Movie review
September 19, 2016 · 108 min · R
Woke Score
Lower is better
Review
The Siege of Jadotville is a 2016 war film that shows the true events of 1961, when a small group of Irish UN peacekeepers led by Commandant Pat Quinlan defended a position in the Congo against thousands of Katangese troops and European mercenaries. The story focuses on the soldiers' courage, smart tactics, and frustration with orders from far-away politicians and UN officials who left them exposed. The movie delivers straight military action and a classic tale of troops let down by higher command, with no modern identity politics, gender messaging, or social lectures in the story, marketing, or interviews.
Breakdown
These are the editorial factors and ratings behind our score for The Siege of Jadotville.
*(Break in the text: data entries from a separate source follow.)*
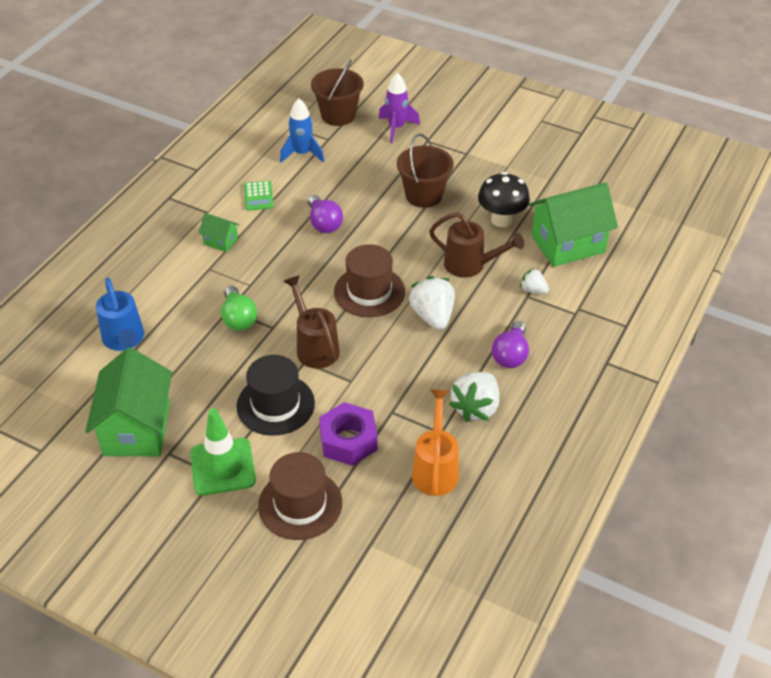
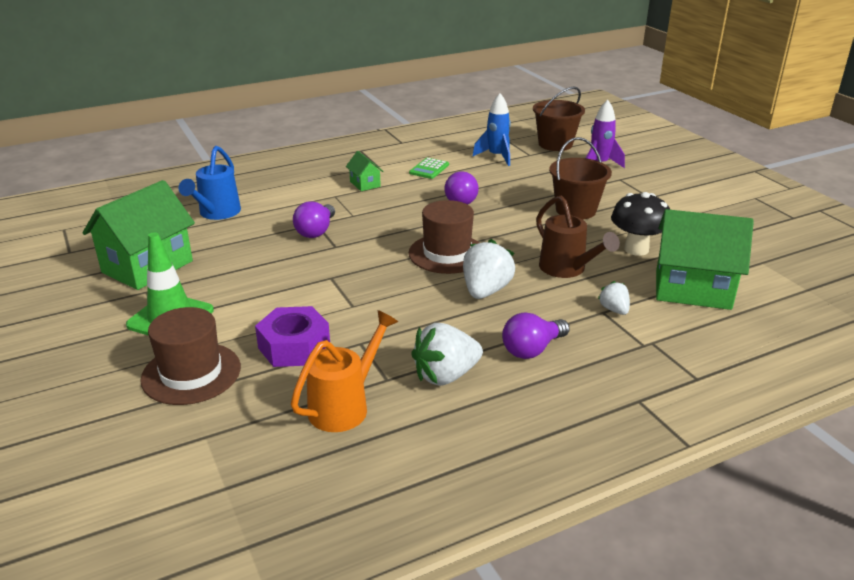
camera: 35 degrees right, 15 degrees down
green light bulb [221,286,257,331] -> purple light bulb [293,201,335,238]
black hat [236,355,315,436] -> none
brown watering can [283,275,340,369] -> none

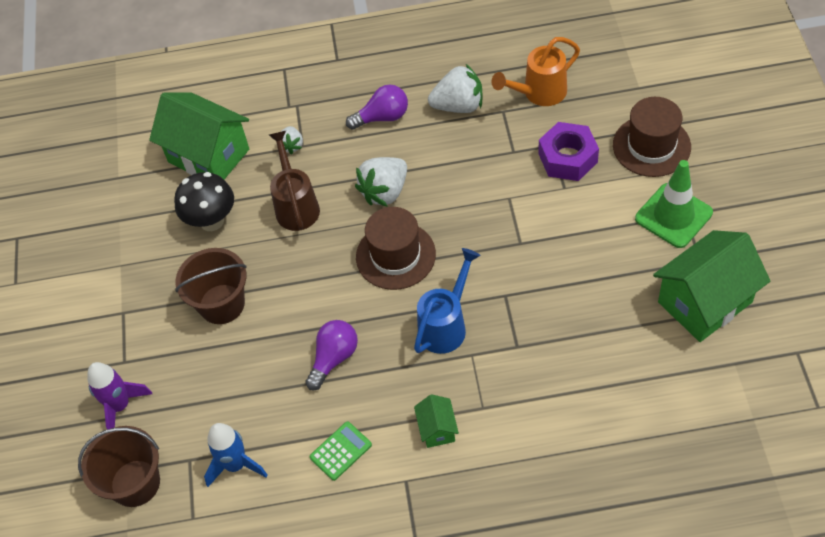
camera: 155 degrees left, 25 degrees up
blue watering can [178,146,241,220] -> blue watering can moved to [414,248,480,354]
purple light bulb [293,201,335,238] -> none

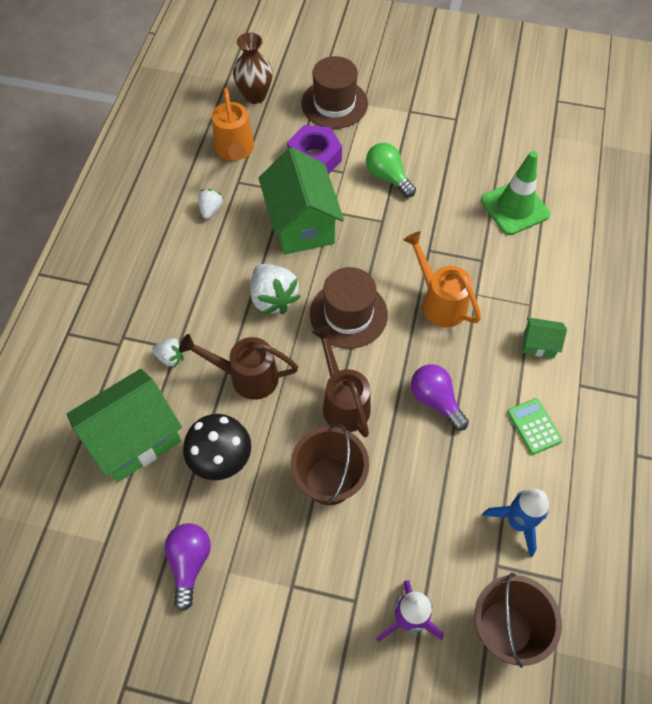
camera: 75 degrees left, 5 degrees up
purple light bulb [346,84,408,130] -> purple light bulb moved to [165,523,211,611]
blue watering can [414,248,480,354] -> orange watering can [404,231,481,327]
white strawberry [428,64,482,113] -> white strawberry [198,189,223,219], size x0.55
green traffic cone [635,160,713,248] -> green traffic cone moved to [481,151,550,235]
green house [653,230,770,342] -> green house moved to [259,147,344,255]
none -> brown vase [233,33,273,104]
none -> brown watering can [312,326,371,437]
none -> green light bulb [366,143,416,198]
Woke representation / casting
All casting fits the 1961 Irish military unit and historical African setting without visible forced diversity or identity signaling.
Woke political dialogue
Limited criticism of UN bureaucracy and distant leaders appears as historical context for the soldiers' situation, not modern activist messaging.
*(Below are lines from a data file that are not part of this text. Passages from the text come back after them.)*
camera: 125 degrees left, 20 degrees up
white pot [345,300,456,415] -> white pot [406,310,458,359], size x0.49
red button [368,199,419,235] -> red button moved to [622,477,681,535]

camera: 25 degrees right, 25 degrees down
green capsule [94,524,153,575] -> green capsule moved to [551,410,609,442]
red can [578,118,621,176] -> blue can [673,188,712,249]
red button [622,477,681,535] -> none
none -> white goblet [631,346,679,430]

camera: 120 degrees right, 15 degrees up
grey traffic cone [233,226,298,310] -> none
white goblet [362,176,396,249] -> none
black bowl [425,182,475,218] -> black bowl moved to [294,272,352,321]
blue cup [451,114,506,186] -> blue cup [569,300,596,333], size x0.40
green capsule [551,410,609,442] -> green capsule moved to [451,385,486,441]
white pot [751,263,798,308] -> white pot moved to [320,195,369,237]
Identity-driven story themes
The narrative centers on military duty, survival, and betrayal with zero focus on race, gender, or identity as plot drivers.
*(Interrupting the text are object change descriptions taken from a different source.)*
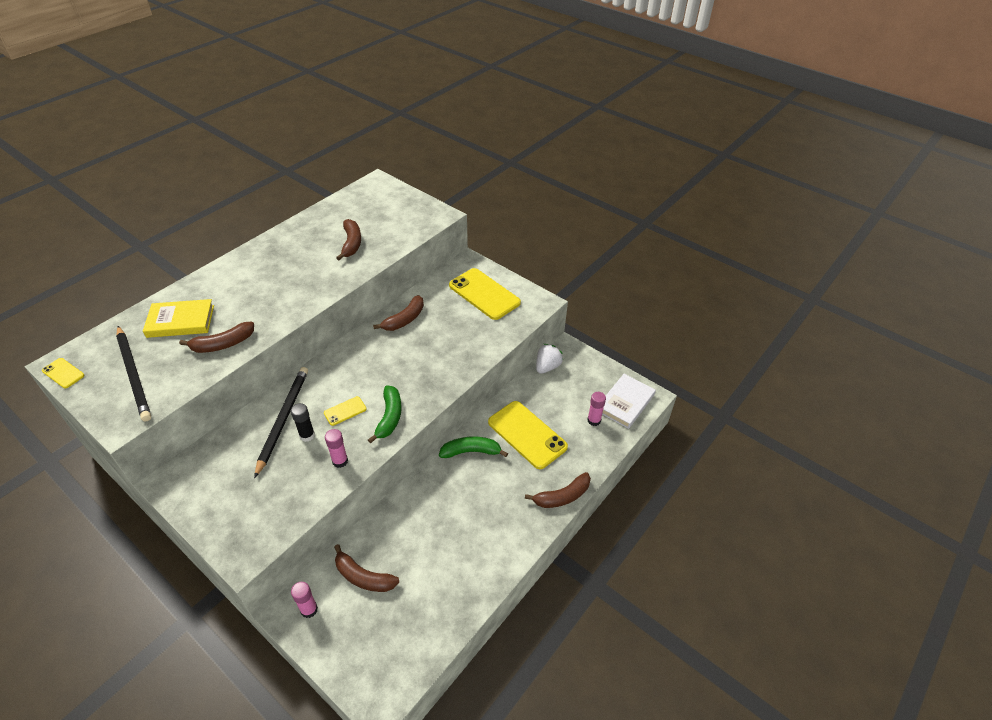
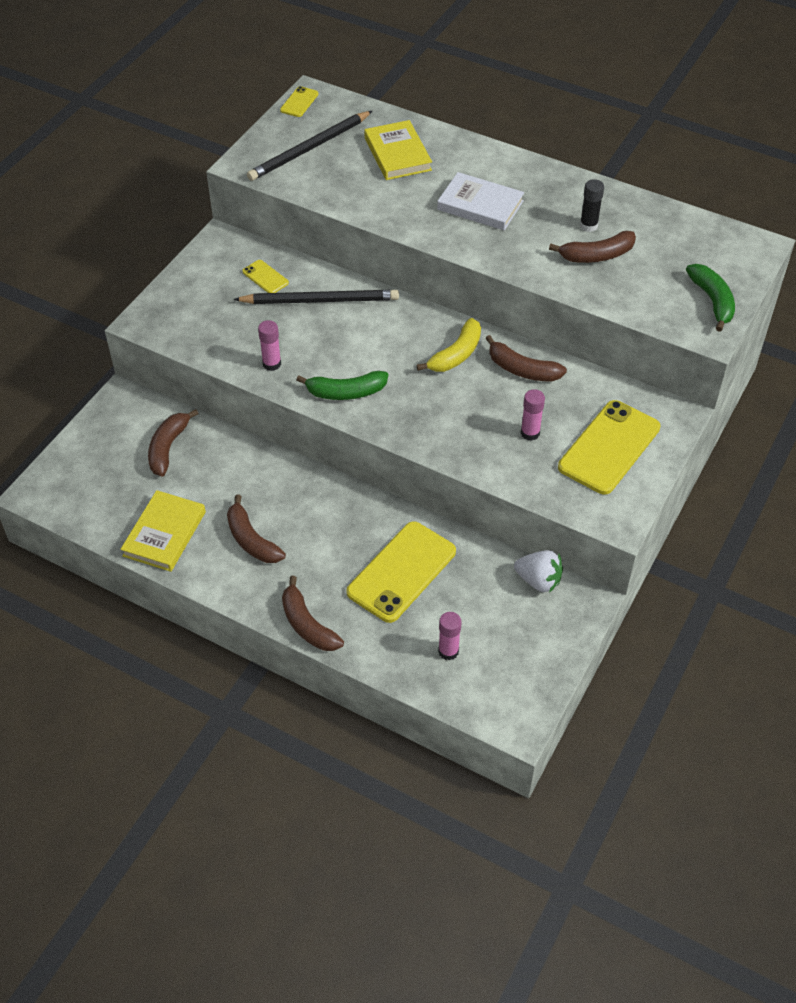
camera: 80 degrees right, 5 degrees up
brown banana [179,322,254,353] -> brown banana moved to [227,494,286,563]
black glue stick [291,403,315,442] -> black glue stick moved to [580,179,604,232]
pink glue stick [291,582,318,618] -> pink glue stick moved to [521,389,545,441]
yellow phone [324,396,367,426] -> yellow phone moved to [242,260,289,293]
green banana [439,436,508,458] -> green banana moved to [686,264,735,332]
white book [602,374,656,429] -> white book moved to [437,172,524,231]
none -> yellow book [120,490,206,572]
none -> yellow banana [417,318,481,372]

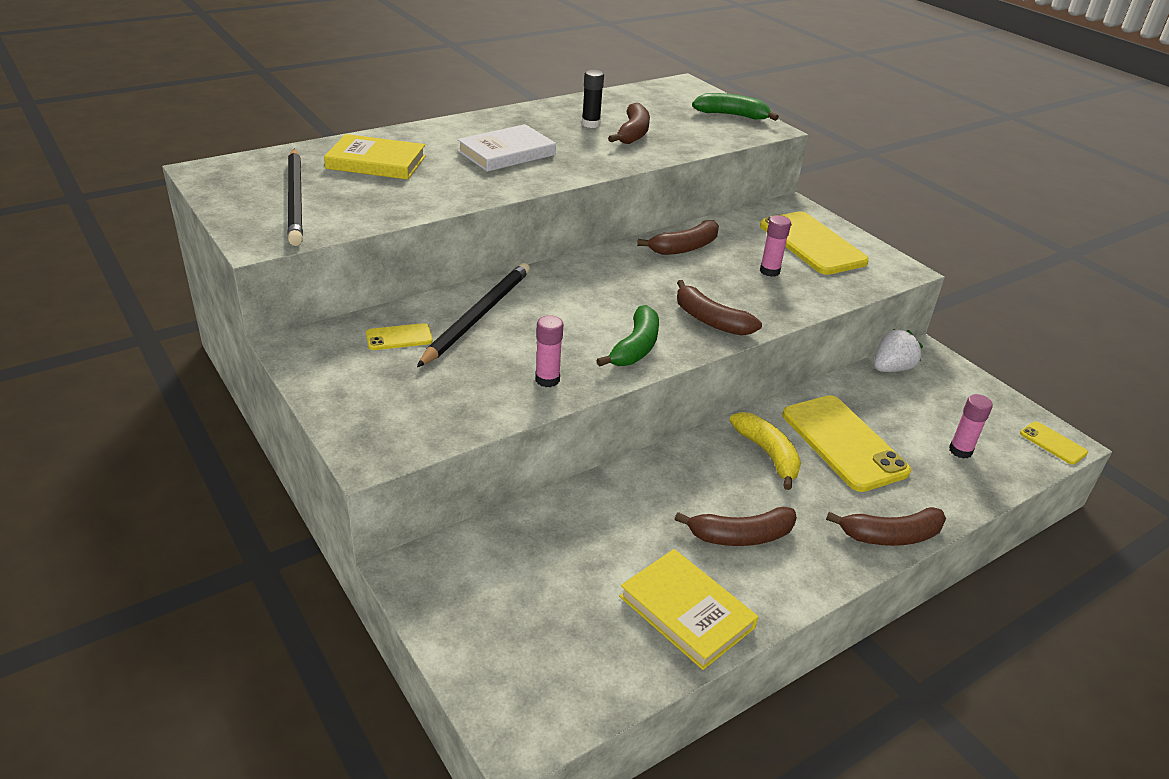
camera: 65 degrees left, 15 degrees down
brown banana [148,409,199,477] -> brown banana moved to [677,280,762,336]
yellow phone [280,86,318,117] -> yellow phone moved to [1020,421,1088,465]
yellow banana [417,318,481,372] -> yellow banana moved to [730,412,801,490]

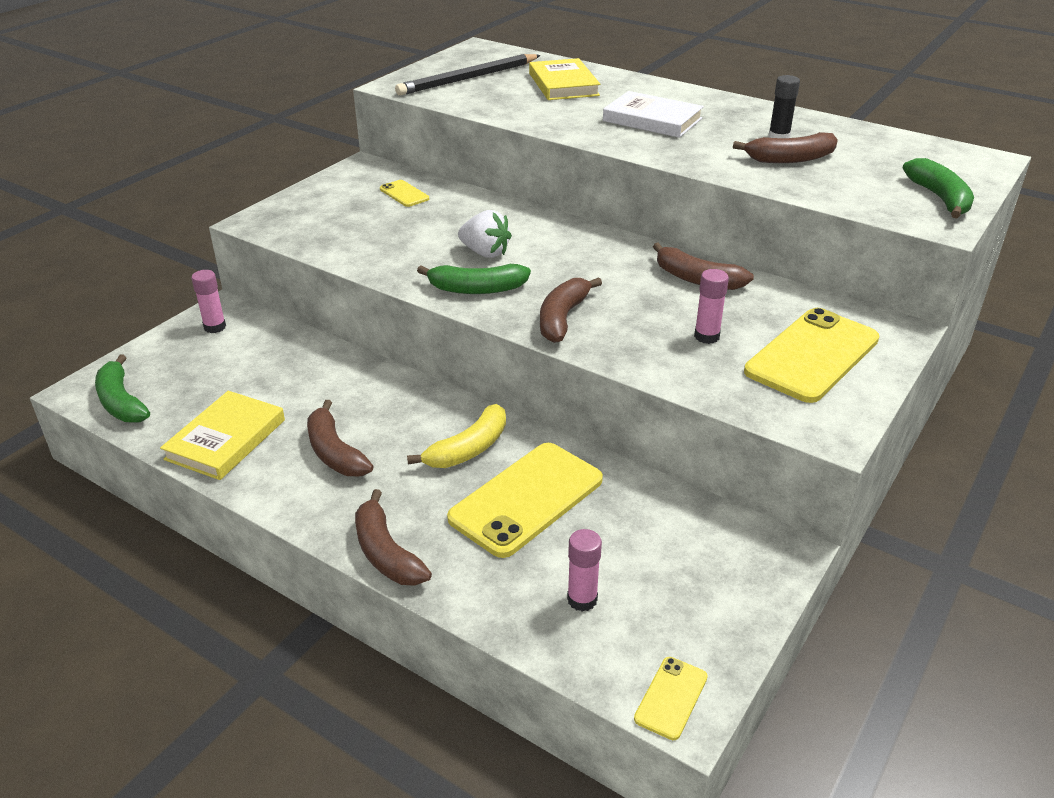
camera: 70 degrees right, 0 degrees up
black pencil [417,263,530,367] -> none
pink glue stick [535,315,563,387] -> pink glue stick moved to [191,270,226,333]
white strawberry [874,329,923,372] -> white strawberry moved to [458,210,512,258]
none -> green banana [95,354,150,423]

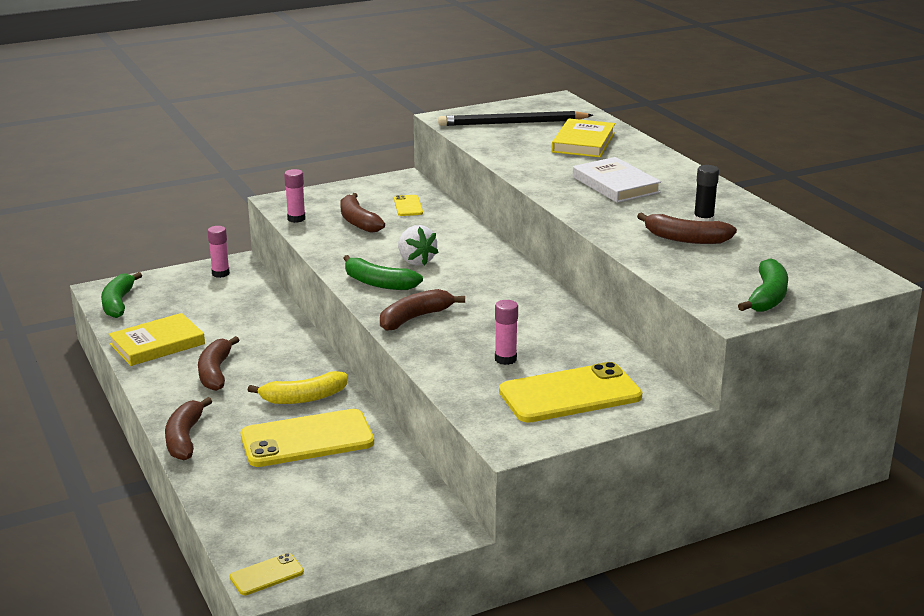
camera: 30 degrees right, 10 degrees down
pink glue stick [567,529,602,611] -> pink glue stick moved to [284,169,305,223]
brown banana [653,243,754,290] -> brown banana moved to [340,193,385,233]

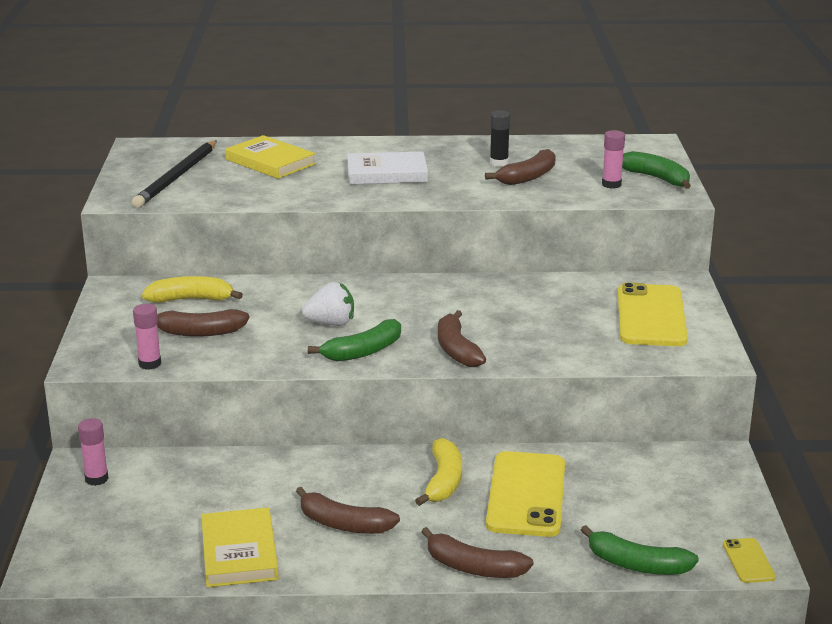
camera: 65 degrees left, 0 degrees up
green banana [101,272,142,318] -> green banana moved to [581,525,699,575]
yellow phone [394,195,423,216] -> yellow banana [142,276,243,303]
pink glue stick [495,300,518,365] -> pink glue stick moved to [602,130,625,189]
Western institutional / cultural critique
The film questions UN and army higher-ups for abandoning the troops in classic "soldiers versus politicians" style rather than any contemporary activist-style attack on institutions.
Woke character or canon changes
Minor dramatic adjustments exist in the historical adaptation, but no ideological rewrites of figures or events.
Anti-woke backlash and complaints
Almost no audience or media claims that the film promotes woke or left-wing ideas; the only notable critique came from the opposite direction and stayed marginal.
Creator track record context
Ted Sarandos carries minor context from Netflix's broader output, but primary creators show no consistent history of activist or identity-driven projects.